Sem diálogo direto com a Casa Branca, governo tenta adiar cobrança de 50% sobre produtos brasileiros e mobiliza setor privado para conter prejuízos
Com a entrada em vigor da tarifa de 50% sobre produtos brasileiros exportados aos Estados Unidos prevista para o dia 1º de agosto, o governo federal ainda não conseguiu avançar em um acordo com a gestão do presidente Donald Trump. A sobretaxa, anunciada no início do mês, preocupa setores da indústria e do agronegócio, que já estimam prejuízos bilionários.
A principal dificuldade enfrentada pelo Brasil é a ausência de interlocução direta com a Casa Branca. Até agora, o único contato de alto escalão foi uma conversa de 50 minutos entre o vice-presidente Geraldo Alckmin e o secretário do Comércio dos EUA, Howard Lutnick. Já o ministro da Fazenda, Fernando Haddad, reconheceu que o diálogo com o secretário do Tesouro norte-americano, Scott Bessent, está restrito ao nível técnico.
O Planalto avalia que os canais de comunicação com Washington estão obstruídos por aliados do ex-presidente Jair Bolsonaro e, por isso, trabalha com a possibilidade de solicitar um adiamento da tarifa por 60 a 90 dias. A alegação será de que há mercadorias brasileiras a caminho dos EUA, o que colocaria em risco contratos em andamento. Internamente, porém, admite-se que as chances de o pedido ser aceito são pequenas.
Enquanto isso, o setor produtivo, incluindo representantes da indústria, do agronegócio e até de big techs americanas, já participou de mais de 100 reuniões com o comitê interministerial brasileiro criado para responder à medida. Empresários também articulam viagens aos Estados Unidos para negociar diretamente com autoridades locais, mesmo sem apoio formal do governo brasileiro.
Apesar do tom duro de algumas declarações do presidente Lula, o governo descarta adotar medidas de reciprocidade no momento. A avaliação é de que isso poderia agravar ainda mais os prejuízos, considerando a dependência brasileira de tecnologias e insumos norte-americanos.

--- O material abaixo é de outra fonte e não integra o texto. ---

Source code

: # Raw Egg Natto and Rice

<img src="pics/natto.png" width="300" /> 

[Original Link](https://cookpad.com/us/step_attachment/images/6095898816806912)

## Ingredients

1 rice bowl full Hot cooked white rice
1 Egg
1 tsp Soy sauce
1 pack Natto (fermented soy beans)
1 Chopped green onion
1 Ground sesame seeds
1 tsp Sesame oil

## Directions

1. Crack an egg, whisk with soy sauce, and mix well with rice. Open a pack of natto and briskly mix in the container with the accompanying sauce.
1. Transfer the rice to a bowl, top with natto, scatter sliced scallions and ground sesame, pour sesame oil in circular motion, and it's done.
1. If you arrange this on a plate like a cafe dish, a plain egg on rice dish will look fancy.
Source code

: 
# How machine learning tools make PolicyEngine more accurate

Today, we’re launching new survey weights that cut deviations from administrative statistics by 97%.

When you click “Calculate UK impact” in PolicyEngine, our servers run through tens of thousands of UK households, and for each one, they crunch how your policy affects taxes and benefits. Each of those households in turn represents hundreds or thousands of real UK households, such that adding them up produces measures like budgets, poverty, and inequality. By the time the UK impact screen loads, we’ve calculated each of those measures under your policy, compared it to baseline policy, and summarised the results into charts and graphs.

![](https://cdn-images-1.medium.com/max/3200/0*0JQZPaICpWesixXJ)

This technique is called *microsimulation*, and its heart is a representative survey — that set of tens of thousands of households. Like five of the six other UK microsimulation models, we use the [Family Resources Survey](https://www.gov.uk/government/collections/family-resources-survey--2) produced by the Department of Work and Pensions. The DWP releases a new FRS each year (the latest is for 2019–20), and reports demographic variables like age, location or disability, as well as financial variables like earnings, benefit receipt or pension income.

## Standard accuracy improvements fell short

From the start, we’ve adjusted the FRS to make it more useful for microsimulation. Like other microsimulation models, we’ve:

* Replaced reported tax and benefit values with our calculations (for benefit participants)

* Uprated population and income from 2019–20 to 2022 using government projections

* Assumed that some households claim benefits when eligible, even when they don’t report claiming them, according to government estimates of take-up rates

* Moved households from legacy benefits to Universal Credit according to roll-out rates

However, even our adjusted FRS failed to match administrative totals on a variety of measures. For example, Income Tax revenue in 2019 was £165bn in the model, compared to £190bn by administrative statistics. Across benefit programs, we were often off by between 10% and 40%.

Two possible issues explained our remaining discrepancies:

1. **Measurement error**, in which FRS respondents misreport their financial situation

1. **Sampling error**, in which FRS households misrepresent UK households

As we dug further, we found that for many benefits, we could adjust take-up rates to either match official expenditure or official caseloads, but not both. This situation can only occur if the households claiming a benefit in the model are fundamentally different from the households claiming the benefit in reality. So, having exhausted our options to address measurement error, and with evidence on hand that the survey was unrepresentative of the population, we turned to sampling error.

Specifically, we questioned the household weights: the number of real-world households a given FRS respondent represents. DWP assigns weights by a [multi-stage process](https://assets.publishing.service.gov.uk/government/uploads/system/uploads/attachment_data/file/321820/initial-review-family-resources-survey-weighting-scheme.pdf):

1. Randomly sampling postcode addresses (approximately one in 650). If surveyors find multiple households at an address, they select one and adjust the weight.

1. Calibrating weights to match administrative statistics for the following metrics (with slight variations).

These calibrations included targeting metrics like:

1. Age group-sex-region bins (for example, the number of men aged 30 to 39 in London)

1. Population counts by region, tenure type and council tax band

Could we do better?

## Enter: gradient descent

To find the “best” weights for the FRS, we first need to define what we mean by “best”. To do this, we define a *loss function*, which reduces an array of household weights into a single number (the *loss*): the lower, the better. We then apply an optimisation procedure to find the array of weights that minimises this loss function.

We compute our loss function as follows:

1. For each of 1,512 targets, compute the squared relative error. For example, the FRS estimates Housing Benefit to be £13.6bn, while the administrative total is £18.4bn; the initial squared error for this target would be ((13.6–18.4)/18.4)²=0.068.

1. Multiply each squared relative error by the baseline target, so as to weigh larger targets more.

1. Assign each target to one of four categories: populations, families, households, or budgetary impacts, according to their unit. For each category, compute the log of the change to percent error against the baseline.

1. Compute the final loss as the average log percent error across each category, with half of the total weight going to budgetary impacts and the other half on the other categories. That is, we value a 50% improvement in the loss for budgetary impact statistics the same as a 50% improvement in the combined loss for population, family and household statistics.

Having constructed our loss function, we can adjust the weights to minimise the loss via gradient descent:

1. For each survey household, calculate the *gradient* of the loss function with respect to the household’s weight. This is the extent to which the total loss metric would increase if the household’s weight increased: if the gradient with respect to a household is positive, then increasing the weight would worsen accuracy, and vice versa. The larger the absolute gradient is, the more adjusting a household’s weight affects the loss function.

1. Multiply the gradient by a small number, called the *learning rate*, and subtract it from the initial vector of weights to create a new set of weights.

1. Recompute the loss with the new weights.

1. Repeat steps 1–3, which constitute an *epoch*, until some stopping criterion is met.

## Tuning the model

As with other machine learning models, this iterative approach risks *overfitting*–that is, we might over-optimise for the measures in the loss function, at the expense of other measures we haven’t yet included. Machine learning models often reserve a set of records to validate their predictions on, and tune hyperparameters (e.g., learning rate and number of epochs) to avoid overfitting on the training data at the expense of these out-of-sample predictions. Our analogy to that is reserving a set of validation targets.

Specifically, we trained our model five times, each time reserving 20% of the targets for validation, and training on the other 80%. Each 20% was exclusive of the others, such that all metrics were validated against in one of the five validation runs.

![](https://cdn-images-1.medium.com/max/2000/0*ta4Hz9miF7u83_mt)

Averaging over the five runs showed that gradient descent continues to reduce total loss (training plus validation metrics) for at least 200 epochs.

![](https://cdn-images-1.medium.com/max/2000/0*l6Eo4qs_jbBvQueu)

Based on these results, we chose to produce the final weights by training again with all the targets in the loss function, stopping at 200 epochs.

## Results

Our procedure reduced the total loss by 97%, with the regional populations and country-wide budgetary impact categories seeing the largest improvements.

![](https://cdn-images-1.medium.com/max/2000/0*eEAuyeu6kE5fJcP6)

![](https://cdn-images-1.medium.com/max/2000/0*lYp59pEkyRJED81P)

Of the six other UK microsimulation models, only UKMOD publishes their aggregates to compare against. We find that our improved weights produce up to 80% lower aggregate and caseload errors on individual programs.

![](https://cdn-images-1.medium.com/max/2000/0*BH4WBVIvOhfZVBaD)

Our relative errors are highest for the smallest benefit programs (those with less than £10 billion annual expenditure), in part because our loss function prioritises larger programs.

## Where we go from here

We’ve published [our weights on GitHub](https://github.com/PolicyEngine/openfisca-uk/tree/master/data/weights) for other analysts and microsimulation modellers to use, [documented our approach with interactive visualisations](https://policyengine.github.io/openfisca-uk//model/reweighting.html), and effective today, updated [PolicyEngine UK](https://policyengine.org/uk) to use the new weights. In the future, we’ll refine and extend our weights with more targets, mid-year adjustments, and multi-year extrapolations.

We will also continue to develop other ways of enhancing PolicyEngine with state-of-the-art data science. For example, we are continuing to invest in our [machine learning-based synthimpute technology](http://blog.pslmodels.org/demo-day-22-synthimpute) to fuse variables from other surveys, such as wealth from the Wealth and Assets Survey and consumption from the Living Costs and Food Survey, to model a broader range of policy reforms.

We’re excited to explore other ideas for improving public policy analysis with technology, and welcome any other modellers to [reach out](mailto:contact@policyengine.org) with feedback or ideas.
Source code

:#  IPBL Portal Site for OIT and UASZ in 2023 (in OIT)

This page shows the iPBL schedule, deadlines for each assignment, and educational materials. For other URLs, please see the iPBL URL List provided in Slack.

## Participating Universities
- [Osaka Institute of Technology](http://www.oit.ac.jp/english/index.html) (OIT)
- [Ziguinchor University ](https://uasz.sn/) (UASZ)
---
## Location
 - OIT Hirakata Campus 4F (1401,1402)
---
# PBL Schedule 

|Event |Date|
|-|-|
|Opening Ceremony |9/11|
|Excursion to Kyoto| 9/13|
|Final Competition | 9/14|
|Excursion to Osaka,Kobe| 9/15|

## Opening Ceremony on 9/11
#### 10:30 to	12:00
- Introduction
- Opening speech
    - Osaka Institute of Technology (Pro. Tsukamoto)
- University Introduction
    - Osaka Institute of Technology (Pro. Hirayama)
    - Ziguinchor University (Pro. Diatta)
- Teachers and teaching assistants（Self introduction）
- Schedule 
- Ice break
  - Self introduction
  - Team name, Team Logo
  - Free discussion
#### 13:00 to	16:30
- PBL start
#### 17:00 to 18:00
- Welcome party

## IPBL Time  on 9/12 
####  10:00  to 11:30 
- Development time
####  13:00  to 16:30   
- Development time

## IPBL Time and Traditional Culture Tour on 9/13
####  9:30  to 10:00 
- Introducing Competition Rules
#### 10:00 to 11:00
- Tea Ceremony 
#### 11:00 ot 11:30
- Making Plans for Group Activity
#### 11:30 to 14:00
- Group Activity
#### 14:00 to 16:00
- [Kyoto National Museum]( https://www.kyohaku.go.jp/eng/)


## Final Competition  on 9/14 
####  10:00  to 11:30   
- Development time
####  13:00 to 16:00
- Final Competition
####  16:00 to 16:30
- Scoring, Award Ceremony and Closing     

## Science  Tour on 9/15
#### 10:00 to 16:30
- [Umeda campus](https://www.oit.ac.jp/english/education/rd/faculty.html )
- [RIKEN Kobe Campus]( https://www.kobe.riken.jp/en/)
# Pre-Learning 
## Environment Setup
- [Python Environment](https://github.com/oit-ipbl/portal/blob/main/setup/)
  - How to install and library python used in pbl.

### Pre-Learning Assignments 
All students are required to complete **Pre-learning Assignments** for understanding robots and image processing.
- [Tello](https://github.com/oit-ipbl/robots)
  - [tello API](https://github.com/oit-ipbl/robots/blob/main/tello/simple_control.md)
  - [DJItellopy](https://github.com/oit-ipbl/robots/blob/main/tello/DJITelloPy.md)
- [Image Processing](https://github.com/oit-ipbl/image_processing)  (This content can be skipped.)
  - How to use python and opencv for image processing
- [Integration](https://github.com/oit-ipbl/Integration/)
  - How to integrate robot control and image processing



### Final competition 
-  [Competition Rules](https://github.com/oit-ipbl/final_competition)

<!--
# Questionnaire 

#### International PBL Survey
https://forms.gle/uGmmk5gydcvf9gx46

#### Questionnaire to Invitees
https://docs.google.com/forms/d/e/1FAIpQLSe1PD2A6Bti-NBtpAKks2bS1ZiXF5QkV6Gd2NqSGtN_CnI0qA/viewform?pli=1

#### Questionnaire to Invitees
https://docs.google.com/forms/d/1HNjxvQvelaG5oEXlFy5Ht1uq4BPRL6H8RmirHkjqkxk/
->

Em meio às dificuldades, um setor que vislumbra uma possível solução é o mineral. Na última semana, representantes do Brasil e dos EUA discutiram um possível acordo sobre minerais críticos, insumos estratégicos para a indústria tecnológica, que podem receber tratamento diferenciado no contexto do tarifaço. A iniciativa é vista como parte dos esforços norte-americanos para reduzir sua dependência da China nesse segmento.
Enquanto isso, uma comitiva de senadores brasileiros embarca nesta sexta-feira (25) para Washington, em busca de interlocução com congressistas norte-americanos. As reuniões ocorrem entre os dias 28 e 30 de julho e são vistas como uma das últimas chances de abrir um canal político antes da entrada em vigor da tarifa.